Quoted passage:

Skip to content

Examples

Nicolò Martini edited this page May 9, 2023 · 12 revisions

Working with different data formats

In this section we will see how to configure the connector to work with different data formats in the input topic.

In all the following examples the connector is configured with the following upload rules:

  • 10MB file or
  • 100000 records or
  • 30 seconds since last write to cater for no more records available for the time being

The connector also flushes the parquet file every 1000 records. It is when the flush happens that the file size check is performed.

AVRO input

Here is an example for uploading the data from a Kafka topic which has the message value stored as Avro. The key converter is set to StringConverter but the key information is not being used.

name=kafka2ems
connector.class=com.celonis.kafka.connect.ems.sink.EmsSinkConnector
tasks.max=1
key.converter=org.apache.kafka.connect.storage.StringConverter
value.converter=io.confluent.connect.avro.AvroConverter
value.converter.schema.registry.url=http://localhost:8081
topics=payments 
connect.ems.endpoint=https://***.***.celonis.cloud/continuous-batch-processing/api/v1/***/items
connect.ems.target.table=payments
connect.ems.connection.id=****
connect.ems.commit.size.bytes=10000000
connect.ems.commit.records=100000
connect.ems.commit.interval.ms=30000
connect.ems.tmp.dir=/tmp/ems
connect.ems.authorization.key="AppKey ***"

Extracted entries:
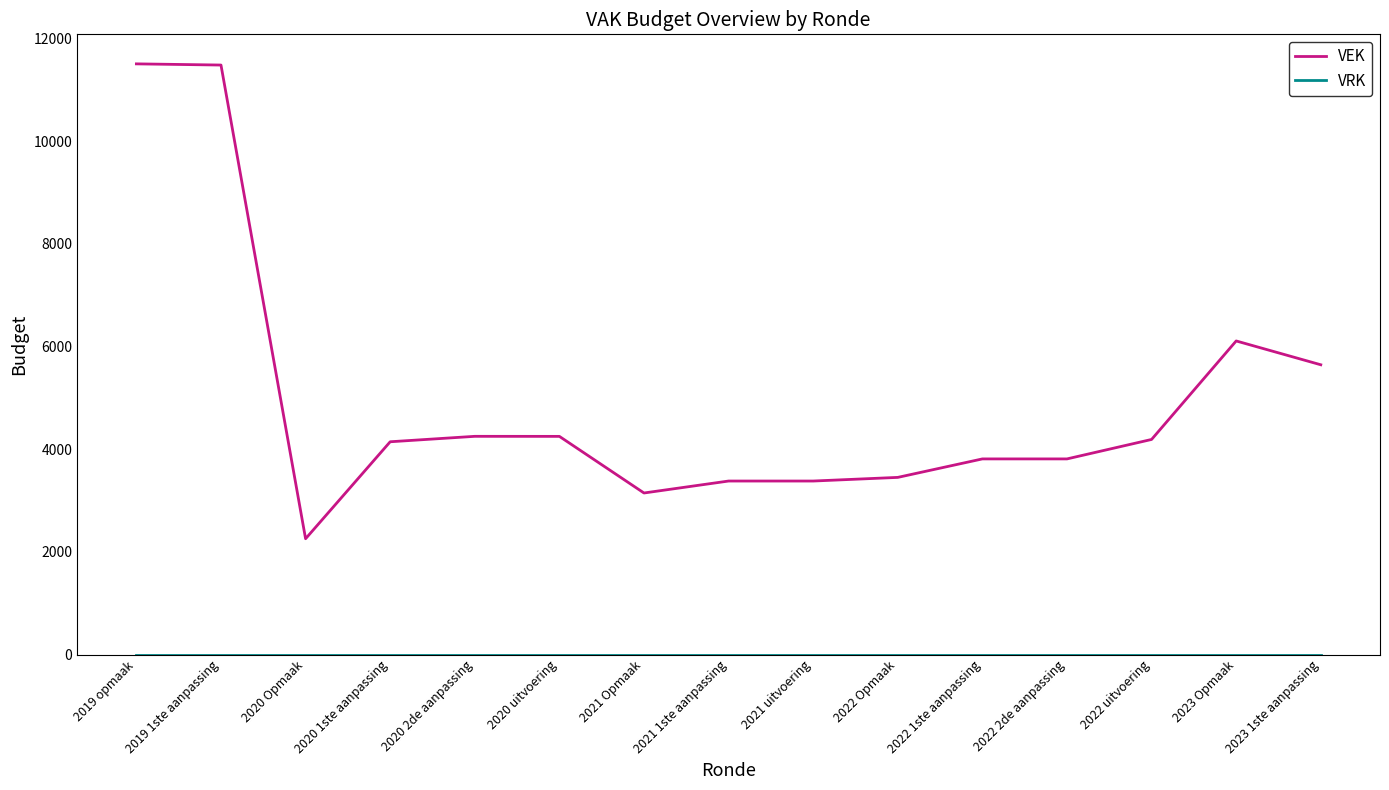

Which series has the largest range (max minus min)?

VEK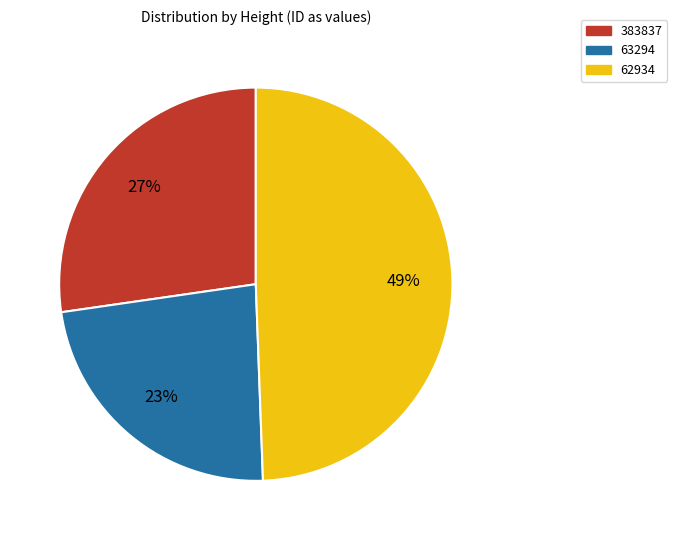

Rank the categories by value from lowest to highest.

63294, 383837, 62934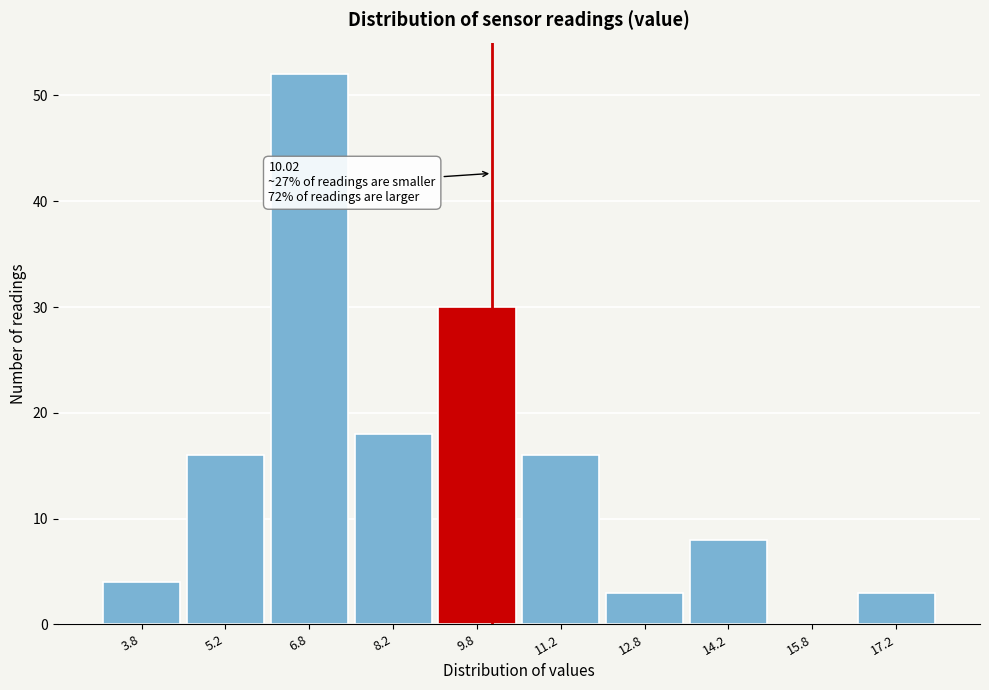

Which range on the x-axis has the tallest bar?

6.0 to 7.5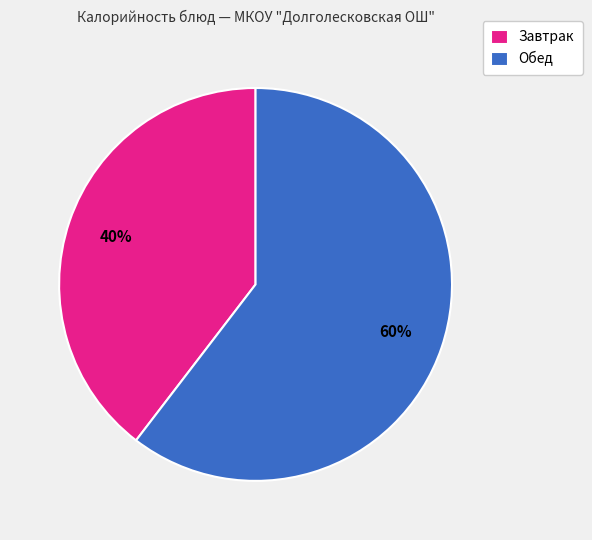

Approximately how many times larger is the value at Завтрак compared to Обед?

0.7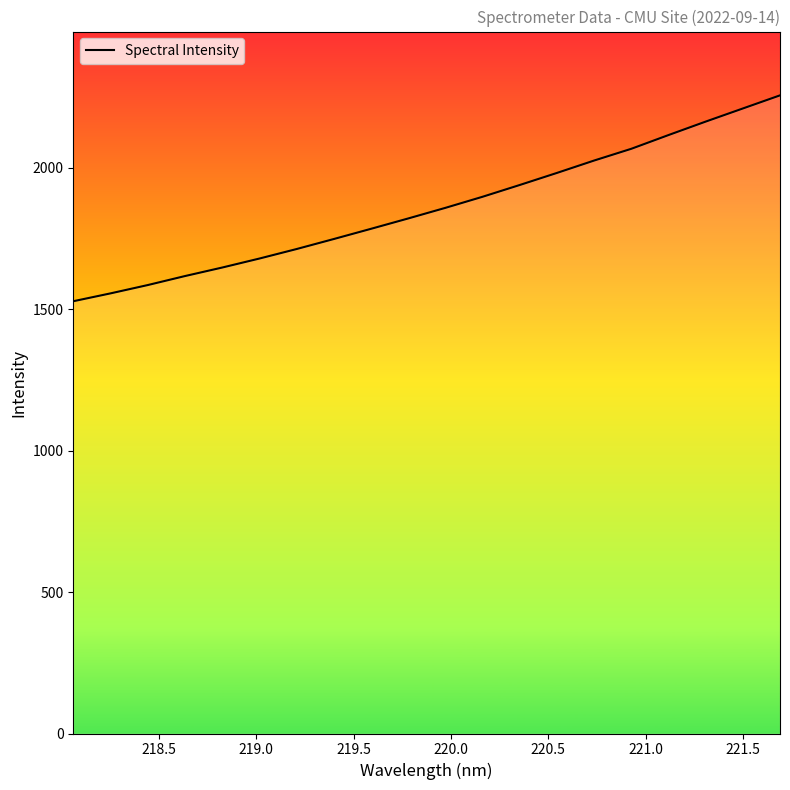

What is the average value?

1859.9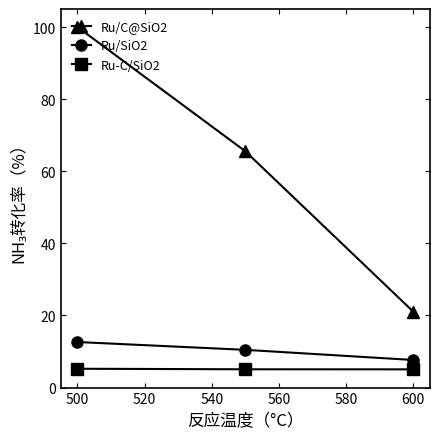

At how many categories does at least one series exceed 48?

2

Tasks and exercises:
• 1. Decide whether each statement agrees with the connector examples page above, answering yes or no and quoting the deciding words: (a) the parquet file is flushed every 1000 records; (b) the Avro example makes use of the key information; (c) the file size check is performed when a flush happens.
• 2. In the Avro example on the connector examples page, which converter class is set for the message value?

Task solutions:
• 1.
(a) Yes: "The connector also flushes the parquet file every 1000 records."
(b) No: "The key converter is set to StringConverter but the key information is not being used."
(c) Yes: "It is when the flush happens that the file size check is performed."

• 2. io.confluent.connect.avro.AvroConverter